The Burden by Z

(image by Jana Curcio)
Years ago, I had a conversation with two white women about the daily burden of being nonwhite in a world of whiteness. My ultimate point was we cannot understand because there is nothing like it in our white reality. We can empathize but the visceral aspect will always remain beyond our comprehension. It is a daily struggle that we as white people will never understand.
This conversation has stayed with me, and I continue to speak with these two well-meaning white women in my head.
I say: A nonwhite person can never be perceived as anything else. They cannot get away from it. It weighs down on one and affects them every time they leave their home. It colors their interactions and makes them question if race was involved in a negative interaction. Of course it was involved. A person cannot get beyond what they see!
Over the years I have watched how this white lack of understanding has played out in countless scenarios with people who are trying to help but actually finding excuses for the encounters. They look for those PLE (perfectly logical explanations) for the racist behavior. For me, actively listening and giving space to the person who is trying to work through the messy questions of a negative interaction is more supportive.

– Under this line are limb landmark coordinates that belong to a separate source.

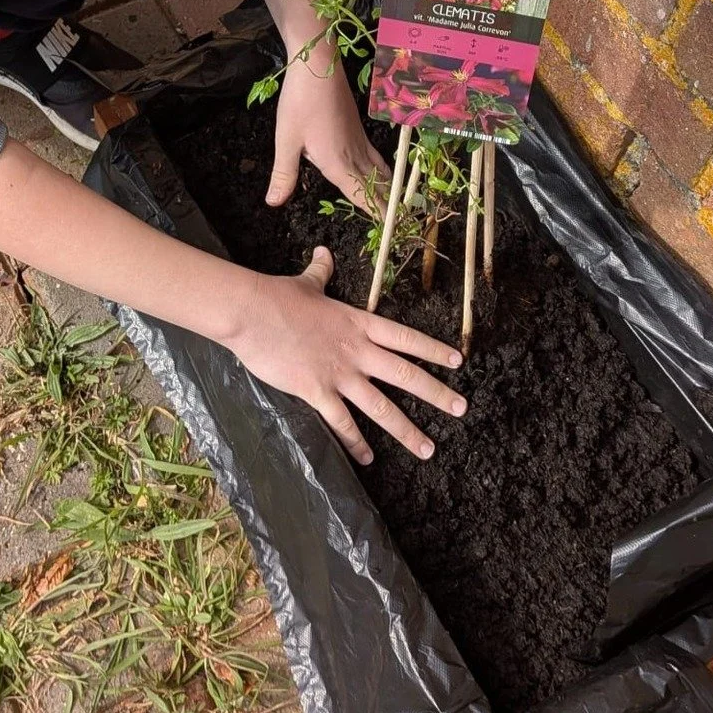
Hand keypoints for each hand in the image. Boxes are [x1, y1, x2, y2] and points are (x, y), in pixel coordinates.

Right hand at [228, 247, 465, 462]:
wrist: (251, 311)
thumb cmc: (277, 296)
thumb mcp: (307, 283)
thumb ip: (321, 272)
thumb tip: (323, 253)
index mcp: (358, 323)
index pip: (405, 337)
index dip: (433, 349)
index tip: (458, 362)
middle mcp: (356, 350)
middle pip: (405, 374)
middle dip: (436, 393)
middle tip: (461, 409)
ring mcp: (338, 373)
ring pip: (381, 407)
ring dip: (407, 429)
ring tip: (428, 448)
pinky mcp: (316, 391)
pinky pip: (341, 422)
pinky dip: (356, 443)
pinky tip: (368, 459)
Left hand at [268, 55, 387, 211]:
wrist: (318, 66)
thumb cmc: (300, 103)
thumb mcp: (286, 140)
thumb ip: (284, 174)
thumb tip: (274, 202)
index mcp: (337, 163)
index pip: (361, 195)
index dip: (375, 213)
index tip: (390, 229)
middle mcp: (354, 155)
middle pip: (376, 186)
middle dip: (387, 206)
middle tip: (401, 223)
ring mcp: (359, 140)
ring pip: (380, 170)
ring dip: (388, 188)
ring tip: (397, 204)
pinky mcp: (358, 128)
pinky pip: (375, 156)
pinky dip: (384, 169)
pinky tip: (383, 169)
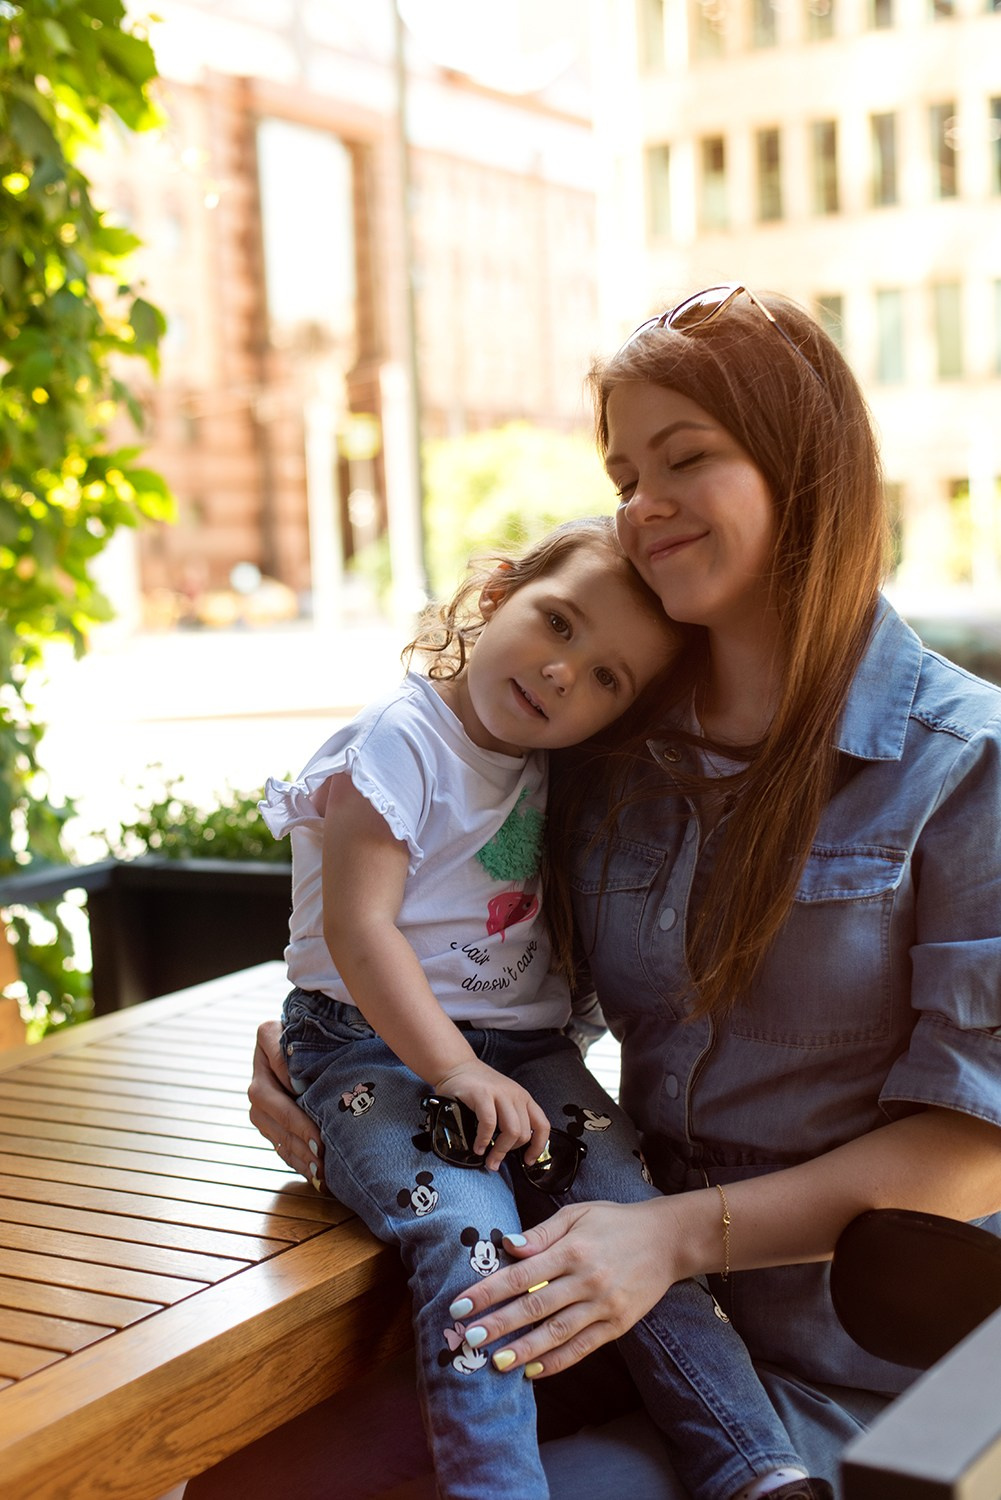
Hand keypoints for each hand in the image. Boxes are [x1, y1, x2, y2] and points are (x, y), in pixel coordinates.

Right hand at [248, 1019, 323, 1189]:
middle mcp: (258, 1067)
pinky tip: (314, 1172)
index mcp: (267, 1035)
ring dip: (295, 1148)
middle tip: (320, 1147)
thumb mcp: (325, 1028)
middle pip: (266, 1100)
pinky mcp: (266, 1117)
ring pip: (268, 1125)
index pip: (274, 1058)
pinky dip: (295, 1158)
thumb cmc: (328, 1030)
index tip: (309, 1106)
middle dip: (294, 1127)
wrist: (318, 1039)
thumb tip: (319, 1073)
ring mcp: (259, 1093)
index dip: (290, 1087)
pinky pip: (276, 1140)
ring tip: (319, 1167)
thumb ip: (320, 1042)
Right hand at [432, 1058, 549, 1170]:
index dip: (538, 1147)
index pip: (542, 1125)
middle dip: (510, 1153)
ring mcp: (500, 1093)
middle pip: (524, 1133)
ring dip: (500, 1151)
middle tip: (496, 1161)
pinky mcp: (482, 1094)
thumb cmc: (477, 1087)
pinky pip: (489, 1124)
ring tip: (488, 1158)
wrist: (456, 1066)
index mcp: (523, 1098)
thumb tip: (509, 1149)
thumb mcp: (502, 1100)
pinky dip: (484, 1140)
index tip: (528, 1160)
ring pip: (512, 1131)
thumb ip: (508, 1119)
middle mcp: (515, 1095)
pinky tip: (478, 1146)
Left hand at [448, 1198, 682, 1376]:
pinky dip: (557, 1361)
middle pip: (534, 1306)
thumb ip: (542, 1233)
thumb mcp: (578, 1214)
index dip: (488, 1291)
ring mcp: (604, 1306)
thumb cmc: (615, 1222)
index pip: (521, 1274)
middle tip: (468, 1339)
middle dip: (498, 1324)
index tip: (460, 1305)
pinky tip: (533, 1371)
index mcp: (572, 1250)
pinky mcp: (618, 1326)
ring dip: (524, 1349)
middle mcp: (586, 1280)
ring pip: (557, 1333)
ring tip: (496, 1362)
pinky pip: (582, 1348)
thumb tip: (507, 1246)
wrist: (667, 1240)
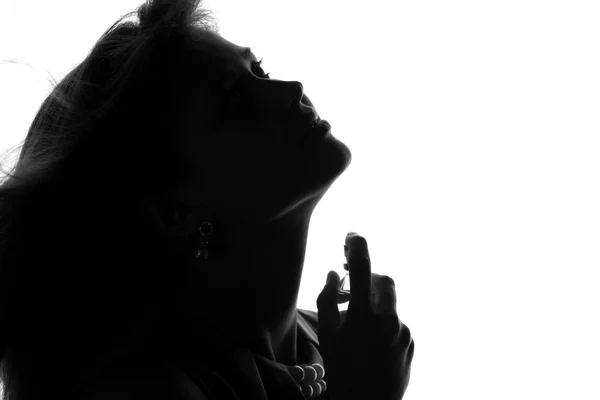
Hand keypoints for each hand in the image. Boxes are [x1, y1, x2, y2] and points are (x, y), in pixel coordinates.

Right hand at [316, 233, 413, 399]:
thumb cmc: (342, 370)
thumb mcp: (327, 335)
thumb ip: (327, 300)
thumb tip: (334, 274)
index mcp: (363, 316)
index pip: (362, 268)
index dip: (357, 246)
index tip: (351, 236)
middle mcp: (388, 320)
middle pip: (384, 281)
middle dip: (370, 279)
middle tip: (353, 286)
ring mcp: (403, 332)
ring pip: (390, 303)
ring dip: (376, 304)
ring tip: (360, 327)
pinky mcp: (411, 342)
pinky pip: (397, 322)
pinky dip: (384, 323)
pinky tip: (372, 343)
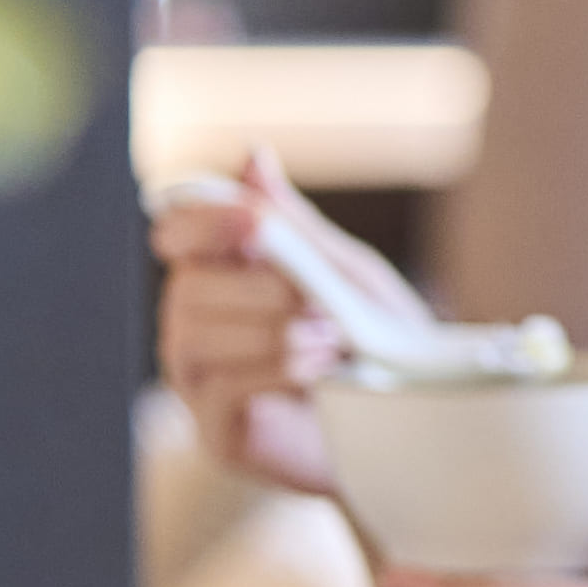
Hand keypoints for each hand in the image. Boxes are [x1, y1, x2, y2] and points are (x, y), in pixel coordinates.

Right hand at [148, 153, 414, 498]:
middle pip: (189, 286)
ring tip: (332, 333)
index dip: (207, 221)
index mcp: (217, 274)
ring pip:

Being the white mother of nonwhite children, I have seen the pain of dealing with racism. I know that I can never understand the internal hurt that my children feel, but I can be there to listen and comfort.
For my own internalized racism, I have to work with it. I have to see how it comes out in me. Here are a few things I do.
- If I am in a situation where I need help and I can choose who will help me, I try to go against what is my internalized conditioning and challenge myself.
- If I see a group of young Latinos walking down my street, I try to imagine them as our future leaders.
- I try to speak Spanish to white people, so we know that there are other ways of communicating.
Challenging my own thinking in regard to how I see people and what I tell myself about them goes a long way as I try to undo the racism within myself.
PS: My use of the term non-white comes from Robert Jensen and his writings. https://robertwjensen.org
I hope his analysis will help clarify my usage of non-white.
“But politically, white is not just white, of course. White is power. And using the terms white/non-white reminds us of that. What do people of color have in common? That is, what makes the category “people of color” make sense? The only commonality is that the people in that category are on the subordinated side of white supremacy. Nothing intrinsically links people of indigenous, African, Latino, and Asian descent in the United States except their common experience of being targeted, abused, and victimized-albeit in different ways at different times-by a white-supremacist society. Take that experience away, and the category of “people of color” vanishes. The people, of course, don’t vanish, nor does their color change. But nothing links them except the experience of oppression. And the group perpetrating that oppression is white, another socially created category defined by power.
So, I want to put “white” at the center, but not in the sense of valorizing it or claiming it as a norm. Just the opposite. I want to frame the issue as white and non-white to highlight the depravity of white supremacy and identify it as the target. In this sense, I think white/non-white more clearly marks the political nature of the struggle whereas “people of color” for many tends to shift the focus from white supremacy to the varied cultures of those non-white people. Again, in many situations that shift is important, as white people learn more about other cultures and, we hope, understand both the unique contributions that various cultures make and the way in which all cultures share certain common qualities and values. Such understanding can contribute to the breakdown of white supremacy.”